Leicht angewidert fegt er die Krumen weg und fügt noch hinzu: »Ich danke dir, dass du mich angehört hast.« Ich summe zustimmend, drehe mich um und gehe. Zeit, Eros aufzusuchen und ihn davon zu überzeugen, dass ich kein Flittchen bin, das zwei Brüdern gleichzeitig den Kopf verdreht.
🔥
Als ich nach etwa fünf Minuten Fußmarsch an seinem Haus ankomme, habe ich den Rest meines Törtchens bereits nicht besonders damenhaft verschlungen und muss sagen: Es schmeckt hundert prozentig geil. Meine Mutter würde mich wohl für meine unflätige Ausdrucksweise rügen, aber ich habe nun wirklich andere Sorgen.
Da ich nach wie vor in der einen Hand den Kaffeebecher und in der anderen das andere (leicht angeschmolzene) Limettentörtchen habe, muss ich mit dem Ellenbogen klingeln.
Gespannt warte ich darauf, dass die Tür sich öffnet.
Als nach etwa dreißig Sekunden immer noch nichts passiert, verdrehe ich die Augen und klingele erneut.
Oh, Mann, ich hoffe, das hier wird jetzt kein Sturmklingeln-Marathon, weil ich mir wirklich schöneres vorstellen kann, als permanent den winzigen, gusseisernen Klingelknopf mit meinen Ellenbogen zu bearbeiten.
Ich klingele erneut und lausche auf Geräusche von drinnen. Immer noch nichts. Langsam werde ich wirklich ungeduldig.
»HEEEY, JETZT MACH MAL AAAUUF!!!«, brülle ich. »...AAAUUF-AUUF-UF...«, hallt das Echo zwischen den Häusern wider und ich halte verdutzt inne.
Wow, Manja wäre stolz auf mich.
»Finja, meine Liebe!«
Ich drehe mich um, suche nach dem Ursprung der Stimme um und entdecke Mathilde im Fenster schräg gegenüber.
»Oh, hi, Mathilde! Lange nicht gesehen! Wie geht's?« Tatsächlich war die Gute in den letzten zwei bis drei Wochen wie vom Erdboden verschluckt.
Sie lacht geziert und winkt ab. »Hach, ja, ich war im Urlaub. Maui. Es war richtig... wie würdet ihr jungen Leute sagen?... Nice.«
Ich pruste los. Dieses Wort aus Mathildes Mund wird mein neuer Klingelton! Und wenn ich sie dazu zwingen muss, es nochmal in mein Handy zu sagen...

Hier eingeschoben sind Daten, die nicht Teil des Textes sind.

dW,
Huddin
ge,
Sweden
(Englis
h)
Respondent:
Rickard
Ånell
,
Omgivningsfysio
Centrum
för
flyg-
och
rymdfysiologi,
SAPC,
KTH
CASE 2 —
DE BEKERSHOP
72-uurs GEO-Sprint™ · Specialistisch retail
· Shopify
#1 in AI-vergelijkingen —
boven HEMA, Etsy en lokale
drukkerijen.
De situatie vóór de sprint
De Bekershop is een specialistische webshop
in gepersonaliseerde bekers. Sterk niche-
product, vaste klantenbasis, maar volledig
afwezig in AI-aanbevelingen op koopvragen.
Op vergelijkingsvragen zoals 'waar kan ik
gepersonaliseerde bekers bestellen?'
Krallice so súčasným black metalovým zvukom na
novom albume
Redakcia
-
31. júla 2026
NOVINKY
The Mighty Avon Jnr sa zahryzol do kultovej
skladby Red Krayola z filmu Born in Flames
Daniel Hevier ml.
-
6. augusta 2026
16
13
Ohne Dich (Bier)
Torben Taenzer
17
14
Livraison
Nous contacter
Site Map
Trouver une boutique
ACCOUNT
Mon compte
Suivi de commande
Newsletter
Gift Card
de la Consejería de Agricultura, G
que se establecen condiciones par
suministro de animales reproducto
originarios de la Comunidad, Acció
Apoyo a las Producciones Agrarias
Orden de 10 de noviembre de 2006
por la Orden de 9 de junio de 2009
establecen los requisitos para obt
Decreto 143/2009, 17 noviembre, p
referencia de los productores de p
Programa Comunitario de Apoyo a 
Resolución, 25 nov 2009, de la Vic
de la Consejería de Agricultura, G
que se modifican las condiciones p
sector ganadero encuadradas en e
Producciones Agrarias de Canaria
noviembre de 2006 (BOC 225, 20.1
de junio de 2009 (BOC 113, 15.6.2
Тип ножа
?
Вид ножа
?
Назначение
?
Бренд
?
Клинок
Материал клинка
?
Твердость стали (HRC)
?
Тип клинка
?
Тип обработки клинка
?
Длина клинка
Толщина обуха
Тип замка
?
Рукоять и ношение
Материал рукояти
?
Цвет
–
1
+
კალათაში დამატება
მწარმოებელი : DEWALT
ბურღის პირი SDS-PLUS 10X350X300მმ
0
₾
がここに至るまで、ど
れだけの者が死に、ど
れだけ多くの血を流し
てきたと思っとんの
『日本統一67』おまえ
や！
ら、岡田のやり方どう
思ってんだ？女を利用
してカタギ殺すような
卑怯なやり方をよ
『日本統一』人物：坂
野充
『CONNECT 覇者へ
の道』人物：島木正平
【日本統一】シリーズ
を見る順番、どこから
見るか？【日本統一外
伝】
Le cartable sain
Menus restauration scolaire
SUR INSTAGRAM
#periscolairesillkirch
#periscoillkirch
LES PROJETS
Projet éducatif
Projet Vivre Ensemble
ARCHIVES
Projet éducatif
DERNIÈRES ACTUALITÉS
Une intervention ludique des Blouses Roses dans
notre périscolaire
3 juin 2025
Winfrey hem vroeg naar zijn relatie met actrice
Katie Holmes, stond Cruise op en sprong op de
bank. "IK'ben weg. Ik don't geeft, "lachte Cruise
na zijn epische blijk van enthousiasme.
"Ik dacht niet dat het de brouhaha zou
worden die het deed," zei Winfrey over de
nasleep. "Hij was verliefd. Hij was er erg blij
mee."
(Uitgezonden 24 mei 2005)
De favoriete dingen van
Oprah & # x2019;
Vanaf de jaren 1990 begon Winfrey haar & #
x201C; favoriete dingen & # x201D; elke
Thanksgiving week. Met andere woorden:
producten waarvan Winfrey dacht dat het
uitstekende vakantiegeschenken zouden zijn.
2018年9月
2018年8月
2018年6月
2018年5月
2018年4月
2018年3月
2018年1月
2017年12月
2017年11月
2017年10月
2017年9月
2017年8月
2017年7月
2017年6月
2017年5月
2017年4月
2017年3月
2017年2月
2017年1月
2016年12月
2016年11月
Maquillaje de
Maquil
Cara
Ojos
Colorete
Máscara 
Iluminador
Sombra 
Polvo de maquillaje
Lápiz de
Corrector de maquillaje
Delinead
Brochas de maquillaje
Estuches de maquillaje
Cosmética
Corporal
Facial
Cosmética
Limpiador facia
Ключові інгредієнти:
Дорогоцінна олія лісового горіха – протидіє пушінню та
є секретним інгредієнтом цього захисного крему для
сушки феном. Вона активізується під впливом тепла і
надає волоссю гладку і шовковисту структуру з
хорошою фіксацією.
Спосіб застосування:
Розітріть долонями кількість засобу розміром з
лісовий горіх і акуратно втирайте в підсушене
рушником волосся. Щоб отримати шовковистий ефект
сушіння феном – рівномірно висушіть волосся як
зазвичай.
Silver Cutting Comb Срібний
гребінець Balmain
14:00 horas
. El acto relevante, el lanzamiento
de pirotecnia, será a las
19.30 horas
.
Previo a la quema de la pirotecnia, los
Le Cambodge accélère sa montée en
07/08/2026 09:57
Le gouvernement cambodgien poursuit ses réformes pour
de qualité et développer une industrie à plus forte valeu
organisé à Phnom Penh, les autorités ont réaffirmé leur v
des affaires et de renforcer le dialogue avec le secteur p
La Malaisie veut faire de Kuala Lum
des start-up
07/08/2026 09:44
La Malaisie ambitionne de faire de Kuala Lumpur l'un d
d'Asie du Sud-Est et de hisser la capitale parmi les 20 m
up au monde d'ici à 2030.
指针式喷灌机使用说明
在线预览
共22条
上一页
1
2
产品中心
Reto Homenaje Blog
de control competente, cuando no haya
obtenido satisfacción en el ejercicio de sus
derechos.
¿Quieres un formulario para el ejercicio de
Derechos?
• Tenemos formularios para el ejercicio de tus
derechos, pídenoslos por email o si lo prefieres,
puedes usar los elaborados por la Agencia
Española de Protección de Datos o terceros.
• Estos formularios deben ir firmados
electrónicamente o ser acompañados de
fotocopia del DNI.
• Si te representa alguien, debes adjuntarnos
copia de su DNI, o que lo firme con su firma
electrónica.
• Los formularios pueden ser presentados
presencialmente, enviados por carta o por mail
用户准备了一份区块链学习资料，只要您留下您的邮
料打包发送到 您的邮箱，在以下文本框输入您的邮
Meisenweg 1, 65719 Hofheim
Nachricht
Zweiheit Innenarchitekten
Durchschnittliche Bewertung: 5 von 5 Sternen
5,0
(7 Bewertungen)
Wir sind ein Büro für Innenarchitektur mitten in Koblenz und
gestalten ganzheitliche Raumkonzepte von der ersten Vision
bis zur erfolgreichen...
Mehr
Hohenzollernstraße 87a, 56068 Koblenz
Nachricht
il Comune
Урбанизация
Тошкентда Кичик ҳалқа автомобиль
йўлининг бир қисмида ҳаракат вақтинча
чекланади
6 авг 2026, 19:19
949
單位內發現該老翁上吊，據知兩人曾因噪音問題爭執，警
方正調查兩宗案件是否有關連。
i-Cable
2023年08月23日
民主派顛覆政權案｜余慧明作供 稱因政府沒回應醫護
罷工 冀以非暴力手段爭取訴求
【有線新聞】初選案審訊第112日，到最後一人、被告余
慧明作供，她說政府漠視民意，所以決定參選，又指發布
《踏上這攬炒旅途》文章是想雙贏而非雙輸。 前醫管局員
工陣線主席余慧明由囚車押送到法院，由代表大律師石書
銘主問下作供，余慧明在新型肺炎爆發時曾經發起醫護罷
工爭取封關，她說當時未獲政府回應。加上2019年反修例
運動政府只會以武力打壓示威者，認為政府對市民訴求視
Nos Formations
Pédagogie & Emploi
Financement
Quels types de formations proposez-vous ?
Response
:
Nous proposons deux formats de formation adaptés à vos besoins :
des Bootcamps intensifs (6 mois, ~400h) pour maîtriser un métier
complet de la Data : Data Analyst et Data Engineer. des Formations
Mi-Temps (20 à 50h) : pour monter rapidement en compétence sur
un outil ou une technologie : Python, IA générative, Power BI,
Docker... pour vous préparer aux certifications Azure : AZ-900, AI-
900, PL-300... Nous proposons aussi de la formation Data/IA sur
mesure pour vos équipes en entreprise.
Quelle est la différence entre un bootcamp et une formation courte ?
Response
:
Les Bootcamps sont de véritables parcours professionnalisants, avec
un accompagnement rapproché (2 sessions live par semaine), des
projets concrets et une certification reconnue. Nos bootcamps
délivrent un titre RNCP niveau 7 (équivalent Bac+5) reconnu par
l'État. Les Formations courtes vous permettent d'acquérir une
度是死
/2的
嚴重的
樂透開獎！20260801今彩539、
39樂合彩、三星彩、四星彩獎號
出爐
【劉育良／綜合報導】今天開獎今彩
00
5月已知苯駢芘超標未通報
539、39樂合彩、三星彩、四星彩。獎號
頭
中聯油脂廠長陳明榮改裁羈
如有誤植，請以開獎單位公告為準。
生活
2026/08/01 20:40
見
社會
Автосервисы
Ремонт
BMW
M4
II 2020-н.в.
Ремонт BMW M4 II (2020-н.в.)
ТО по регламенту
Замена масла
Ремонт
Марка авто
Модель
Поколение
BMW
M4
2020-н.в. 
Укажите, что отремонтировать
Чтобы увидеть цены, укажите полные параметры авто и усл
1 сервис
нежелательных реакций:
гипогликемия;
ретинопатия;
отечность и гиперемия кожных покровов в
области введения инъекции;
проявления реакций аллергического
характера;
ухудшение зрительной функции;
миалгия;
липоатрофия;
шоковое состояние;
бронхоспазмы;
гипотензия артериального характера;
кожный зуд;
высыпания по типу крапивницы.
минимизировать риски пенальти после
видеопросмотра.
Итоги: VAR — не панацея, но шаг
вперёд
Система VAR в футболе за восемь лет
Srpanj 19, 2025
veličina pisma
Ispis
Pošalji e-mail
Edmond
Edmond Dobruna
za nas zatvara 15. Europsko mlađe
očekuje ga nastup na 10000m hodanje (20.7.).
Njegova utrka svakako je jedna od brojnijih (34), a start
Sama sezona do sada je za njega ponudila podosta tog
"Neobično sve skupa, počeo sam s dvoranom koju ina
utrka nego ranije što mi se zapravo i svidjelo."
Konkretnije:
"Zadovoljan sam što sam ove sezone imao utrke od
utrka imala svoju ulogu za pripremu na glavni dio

»Du suchst nicht zufällig nach einem ganz bestimmten hochgewachsenen, jungen Mann, der hier wohnt?« Augenblicklich werde ich wieder ernst.
»Ähm, doch! Welliges, schwarzes Haar...«
»... das Gesicht eines jungen Adonis? Ja, den habe ich gesehen! Er ist nicht zu Hause.«
»Oh... wo ist er dann?«
»In eurem Haus.«
Say what? 🌚
Tja, sieht ganz danach aus, dass unser Lieblings-Eros bei Finja zu Besuch ist... naja, in ihrem Haus jedenfalls. Was er da wohl verloren hat? Und was Manja ihm so alles erzählen könnte, ei, ei, ei... die Möglichkeiten sind endlos, wie Finja sagen würde.